Middle School Memories: Bo Burnham's "Eighth Grade" at Cinetopia
I saw nine films over four days at Southeast Michigan's annual Cinetopia film festival, beating my record of eight last year. While I enjoyed many of movies, the one I truly loved was opening night’s Eighth Grade.
The film follows 13-year-old Kayla during her final week of middle school as she tries to overcome her classmate’s perception of her as shy. The film won the Grand Jury Prize for Drama at Sundance and is Bo Burnham’s directorial debut. If you recognize that name, it may be from Burnham’s early 2000s YouTube videos, successful comedy specials, or supporting roles in recent films including The Big Sick and Rough Night.
Burnham was in attendance and introduced the film as being about what it is like to be an eighth grader, specifically one during our current digital era. Technology does play a large role in the film, but I was relieved the to find it wasn’t used as a means to ridicule the younger generation. The film is not a PSA to make parent’s fearful of what their children are doing on the internet. Instead, it shows how middle school still maintains many of the same social dynamics as previous generations. Students still face the same anxieties and uncertainties when trying to forge their own identity. So while the film’s protagonist, Kayla, does make YouTube videos about her day-to-day life they act similar to a diary, especially since no one is watching them. Like much social media content, she glosses over her difficulties, instead putting a positive spin on being mostly ignored by her classmates. I can imagine her looking back at them when she is older, thankful to have made it through middle school.
I don’t know anyone who is itching to reenter the headspace of a 13-year-old, but that’s exactly where Eighth Grade takes you. The film uses Kayla’s missteps and attempts at socializing for humor without belittling her. It’s cringe comedy with empathy. Precise details in the film brought memories of my adolescence rushing back as if Burnham had done an anthropological study of my own eighth-grade class. There are blink-and-you-miss-it shots of kids flipping their eyelids inside-out to make their classmates squeal, assembling towers of markers by attaching them end to end, and notes carefully folded into triangles. In the confusion of middle school Kayla tries to put herself out there, and as she tells her webcam, sometimes you have to fake confidence until you truly feel it. The film is a reminder that somewhere deep down we are all still a little bit of an eighth grader.

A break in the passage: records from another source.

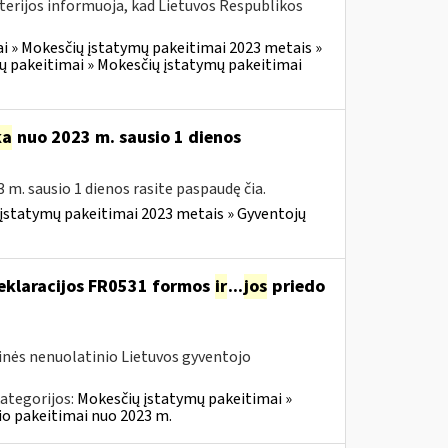
terijos informuoja, kad Lietuvos Respublikos
i » Mokesčių įstatymų pakeitimai 2023 metais »
ų pakeitimai » Mokesčių įstatymų pakeitimai
ka
nuo 2023 m. sausio 1 dienos
 m. sausio 1 dienos rasite paspaudę čia.
įstatymų pakeitimai 2023 metais » Gyventojų
deklaracijos FR0531 formos
ir
...
jos
priedo
tinės nenuolatinio Lietuvos gyventojo
ategorijos:
Mokesčių įstatymų pakeitimai »
o pakeitimai nuo 2023 m.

The screening included a question-and-answer portion with Burnham himself and he addressed why he chose to center the film on a young girl. The level of detail in the film reflects Burnham’s diligence: He watched hundreds of videos made by preteens, but “the boys talk about Minecraft and the girls bare their souls.” Kayla made a better subject. While Burnham said his script included almost all of stuttered, flustered dialogue that Fisher recites as Kayla, he made sure to stress that the film would not be what it is without Fisher’s portrayal. They auditioned countless preteen actresses, but Fisher was the only one to bring Kayla to life. While others fit the role when casually talking before the audition began they could never capture that same nervous energy while acting. Fisher was the only one who could “maintain her chaos.”
Eighth Grade doesn’t have an extreme dramatic arc, it’s small in scale, revolving around one week in a middle schooler’s life, but it is authentic and compassionate. It serves as a reminder that we all are trying to find our place in the world, just hopefully not quite as wildly as all the hormonal eighth graders out there.
Katrina Shafer is a desk clerk with the Ann Arbor District Library.
"Eighth Grade" will open for wide release on July 13.